It’s All English To Me

Because of a series of circumstances (including but not limited to a) my over-eagerness to study in the United Kingdom and b) my desperate need to acquire money despite having nothing to spend it on) I have been spending my pre University days giving tuition to a host of colourful characters. The great thing about tuition is that you get to meet a lot of people you wouldn’t ordinarily have met – the downside is that you’ll have to teach things that you wouldn’t ordinarily have taught. Raised on a diet of thick academic history books and friends who have actually read Hemingway, teaching kids whose standards of English are shockingly low came as a bit of a rude awakening. 

One of my students is this little old Indian lady who took it upon herself to go to ITE and learn English. I think this is a very courageous decision and it’s certainly great to hear about someone who, though old, wants to continue learning. Unfortunately, the recent change in the English syllabus has done nothing to help her.

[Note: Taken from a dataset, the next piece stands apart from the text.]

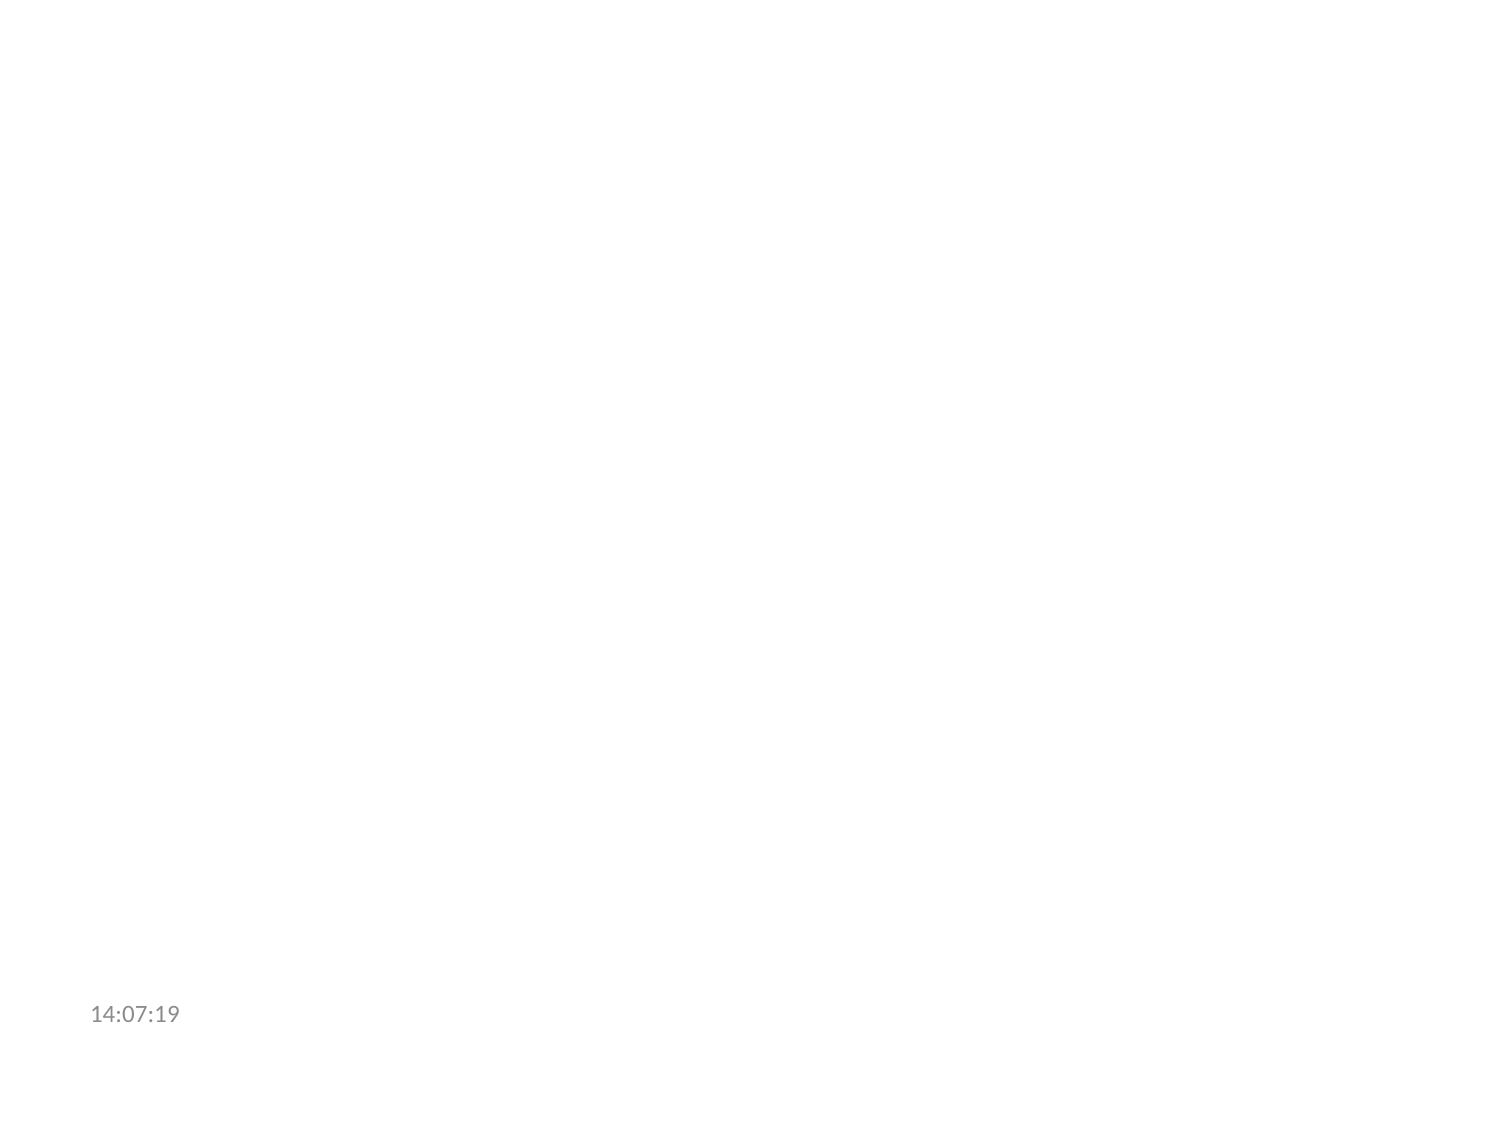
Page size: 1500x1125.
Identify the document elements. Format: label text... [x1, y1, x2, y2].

text_box 15:35:09 [75, 982, 425, 1043]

Instead of the good old proper comprehension, you now have ridiculous things like ‘name three things that help the advertisement to achieve its purpose – font size, layout, colour of text etc.’ It’s probably done in the name of cultivating a sense of literature (because it’s quite obvious that the comprehension paper is now skewed towards literature) in the young, but I don’t believe that this is the right way to go about doing so.

Literature is great. It’s a really useful subject because it broadens your mind to a lot of different things and allows you to examine situations from different perspectives. After literature (and Knowledge and Inquiry) I never looked at anything the same way again; I’m always digging from hidden meanings and even in a normal book or movie I’m going ‘my god what symbolism’ or other things that make my parents give me strange looks involving raised eyebrows. But the fact of the matter is that English and Literature are vastly different subjects and each of them should be kept to their own arena. This is what is done in JC, with GP and Literature two completely different subjects. Literature requires a standard of English beyond what is regular and this is why only certain types of students choose to venture onto that dangerous path.

By blurring the line, the O level syllabus has made it even harder for students to improve. The simple fact of the matter is that a lot of students don’t have the requisite standard of English to pass a normal comprehension paper, let alone something Literature based. Going back to the little old lady, she doesn’t understand words like ‘weave’ and ‘images’.  She asked me to explain to her what ‘bits of sticks’ meant. How is someone like that going to be able to understand concepts like irony and tone and symbolism? And it’s not just her – another student is seventeen years old and can’t string together a grammatically-correct sentence. Still more children are struggling with the very fundamentals. By skipping these fundamentals completely and going on to a higher-level topic, we are coming dangerously close to leaving even more children in the lurch. The students I taught at SRJC were woefully underprepared for the rigour of the GP syllabus; making the English paper at O Levels even tougher (and demanding different things that GP does, to boot) does not solve the problem.

Another thing I don’t like about the syllabus is that there is no right answer, yet they persist on giving ‘right’ answers nevertheless. For a secondary school paper it’s important that there are proper answers. Secondary school I feel is where English is really drilled into you; the rules of grammar, of vocabulary, of writing a proper essay that will then make the transition into GP easier. The syllabus now is, for the lack of a better word, fluffy. The ‘name three things’ question is ridiculous – any number of things could help the advertisement achieve its purpose, and it all depends on you as a person which features stick out the most. And all of the questions are like that. Just go take a look at any given Section A paper nowadays. You’ll probably not get all of the questions right regardless of your prowess in English, which is stupid. A paper meant to test the standard of English is wrong when someone who has an excellent command of the language is able to fail.

Finally, you can’t expect teachers to set papers like this when they evidently have no training in the area. All the papers I’ve gone through with my students have mistakes in them, be it with grammar or with reasoning or with the actual answers. How can you expect students to improve in English when their teachers are making mistakes? Already my students have picked up some bad habits like problems with subject verb agreement and tense – habits that were found in the papers they were doing. It’s easy to demand a higher standard and much harder to implement it, I know; but all the same steps have to be taken to ensure that we don’t pass down the wrong values and ideas to students. 

I would personally much rather reinstate the old syllabus. At least that was a good drilling of English, covering actual comprehension; allowing students to understand the basic level before choosing to move on to something more complex. Despite the common perception that literature and English are similar (hence the term English Literature) it couldn’t be further from the truth. Pursuing this mix won’t help students to appreciate Literature more; it’ll simply lead to more students failing English and hating both subjects. Students who want to take literature will take it without having to be force-fed. If you want to increase the appreciation for literature, then do it properly – by fostering interest in the subject as a subject and not cross-breeding it with English. That’s something best left for mad scientists holed up in top secret labs to pursue.